The fact is, translating research findings is hard. Much harder than actually making them. And asking good questions, relevant to the scientific field you are working in, even harder. The quote above reflects a common, damaging hubris in mathematics research and is why most of the "best" math research never gets used in other fields of science.
I think this is an indication that one is making findings in area that other people don't care about. Not necessarily that it is bad subject to study, but with some people, it is better not to spend the effort to explain, because only the prepared mind can understand.
when asked a how-many or how-much question that involved basic arithmetic, one would reply:
"Yeah, I can't do that. That's applied math".
It's true though, lots of mathematicians are lousy at arithmetic.
Wearing both hats you can find yourself creating new mathematics, but there is a difference in why you are doing it, and what you consider progress to mean.
Pure math is increasing abstraction, moving away from physical reality, from examples to patterns. Applied math is the reverse direction.
No matter which direction is your personal preference, sometimes switching direction helps you reach your goal.
For what it's worth I find your characterization awkward; an attempt to map onto a simple spectrum that seems to miss something important. I'll have to think about why that is.
...did you read that after you typed it? do you think there is a actually some US federal government bureaucrat running around who has an opinion on HTT?
"Homotopy Type Theory and its applications are such an area that is of significant interest in military applications",
I think someone is making a mountain out of a mole hill here. I’m sure there will be a flurry of grant money though.
I think the actually idea is while the theory of statistics (like all math) is well typed, professional statisticians tend to use shitty tools/programming languages without good type systems.
People scoff that type errors are easy, but when most of the work is encoding the domain knowledge, and the statistics isn't to bad and just the last step, you definitely want to make sure you model prior to drawling statistical conclusions is sound and rich.

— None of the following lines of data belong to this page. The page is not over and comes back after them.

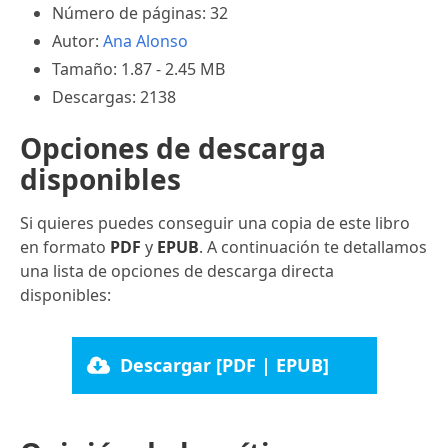
Número de páginas: 32
Autor:
Ana Alonso
Tamaño: 1.87 - 2.45 MB
Descargas: 2138
Opciones de descarga
disponibles
Si quieres puedes conseguir una copia de este libro
en formato
PDF
y
EPUB
. A continuación te detallamos
una lista de opciones de descarga directa
disponibles:
Descargar [PDF | EPUB]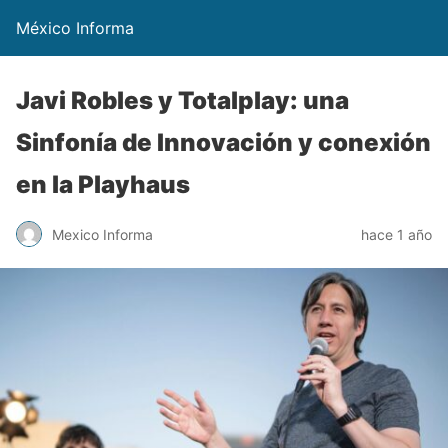
México Informa
Javi Robles y Totalplay: una
Sinfonía de Innovación y conexión
en la Playhaus
Mexico Informa
hace 1 año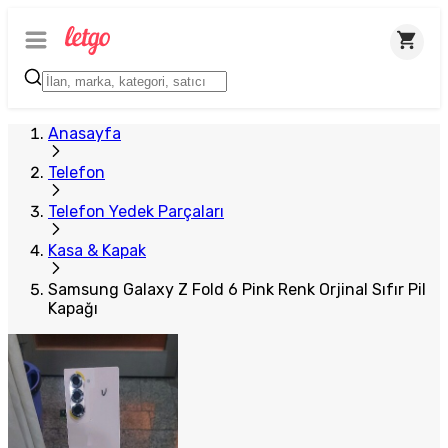
Anasayfa
Telefon
Telefon Yedek Parçaları
Kasa & Kapak
Samsung Galaxy Z Fold 6 Pink Renk Orjinal Sıfır Pil
Kapağı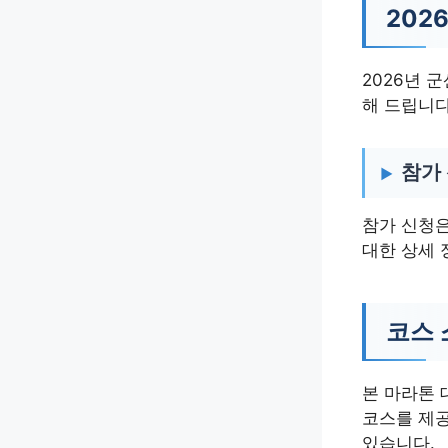
202
2026년 
해 드립니다
참가
참가 신청은
대한 상세 
코스 
본 마라톤 
코스를 제공
있습니다.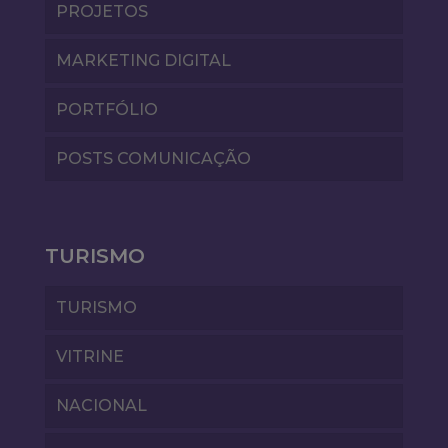
PROJETOS
MARKETING DIGITAL
PORTFÓLIO
POSTS COMUNICAÇÃO
TURISMO
TURISMO
VITRINE
NACIONAL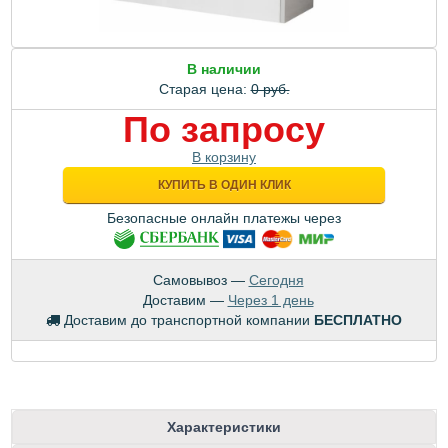
В наличии
Старая цена:
0 руб.
По запросу
В корзину
КУПИТЬ В ОДИН КЛИК
Безопасные онлайн платежы через
Самовывоз —
Сегодня
Доставим —
Через 1 день
Доставим до транспортной компании
БЕСПЛАТНО
Характеристики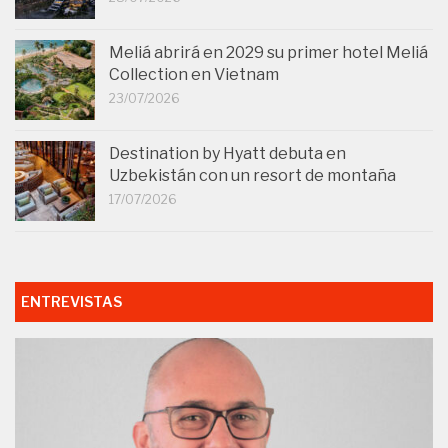
Meliá abrirá en 2029 su primer hotel Meliá
Collection en Vietnam
23/07/2026
Destination by Hyatt debuta en
Uzbekistán con un resort de montaña
17/07/2026
ENTREVISTAS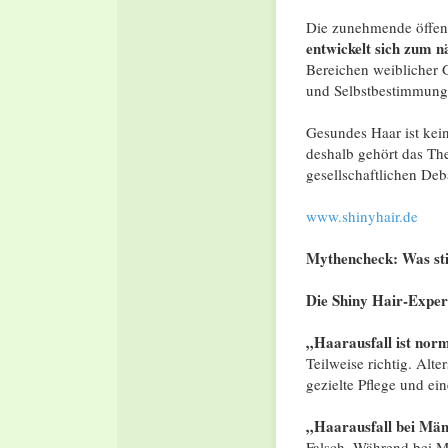
Die zunehmende öffen
entwickelt sich zum 
Bereichen weiblicher 
und Selbstbestimmung
Gesundes Haar ist kei
deshalb gehört das The
gesellschaftlichen Deb
www.shinyhair.de
Mythencheck: Was st
Die Shiny Hair-Expert
„Haarausfall ist nor
Teilweise richtig. Alt
gezielte Pflege und ei
„Haarausfall bei Männ
Falsch. Während bei M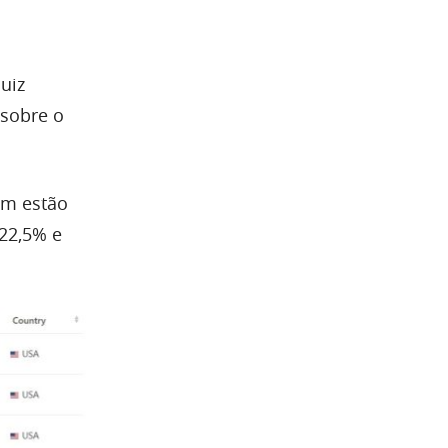
uiz
 sobre o
ém estão
 22,5% e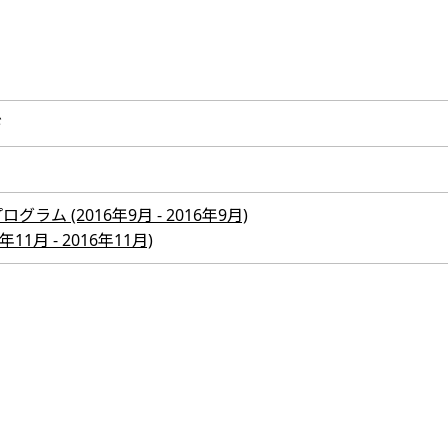
ド
ム (2016年9月 - 2016年9月)
1月 - 2016年11月)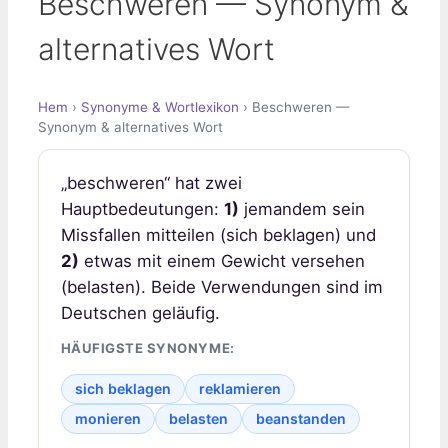
Beschweren — Synonym &
alternatives Wort
Hem
›
Synonyme & Wortlexikon
› Beschweren —
Synonym & alternatives Wort
„beschweren“ hat zwei
Hauptbedeutungen:
1)
jemandem sein
Missfallen mitteilen (sich beklagen) und
2)
etwas mit einem Gewicht versehen
(belasten). Beide Verwendungen sind im
Deutschen geläufig.
HÄUFIGSTE SYNONYME:
sich beklagen
reklamieren
monieren
belasten
beanstanden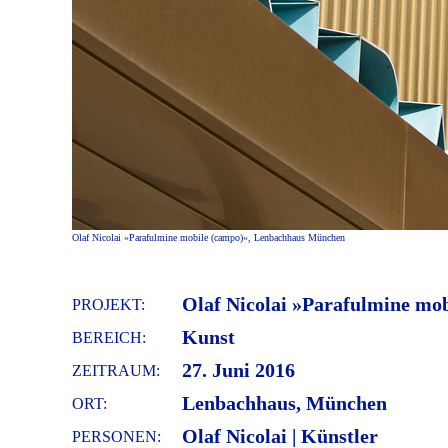
Olaf Nicolai »Parafulmine mobile (campo)«, Lenbachhaus München
Olaf Nicolai »Parafulmine mob
PROJEKT:
Kunst
BEREICH:
27. Juni 2016
ZEITRAUM:
Lenbachhaus, München
ORT:
Olaf Nicolai | Künstler
PERSONEN:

tl;dr there's good reason to invest in better tools, and the homotopy type theory that's being funded is as much about "how to apply math" as "what math to apply".
The idea that statistics is a field with poor software tools is just plain crazy.
None of those languages have good type systems.
And like I said, this is about modelling more generally than just statistics.
It's very often an outsider misusing statistics, while professional statisticians who point out the mistakes are ignored.
I don't know how much of the blame you should assign to the field, in that.
Good on them, that long division can be tricky.
> Modeling frameworks are desired that are able to eschew the usual computational simplification assumptions and realistically capture … complexities of real world environments and phenomena, while still maintaining some degree of computational tractability. Of specific interest are causal and predictive modeling frameworks, hybrid model frameworks that capture both causal and predictive features, statistical modeling frameworks, and abstract categorical models (cf. Homotopy Type Theory).
You could fit everyone in the Army who understands this in a single barracks.
Why would you need more people than that? I wouldn't be surprised if the number of people in my University who understand this would fit in a single barracks too, but it doesn't in any way detract from the work they're doing.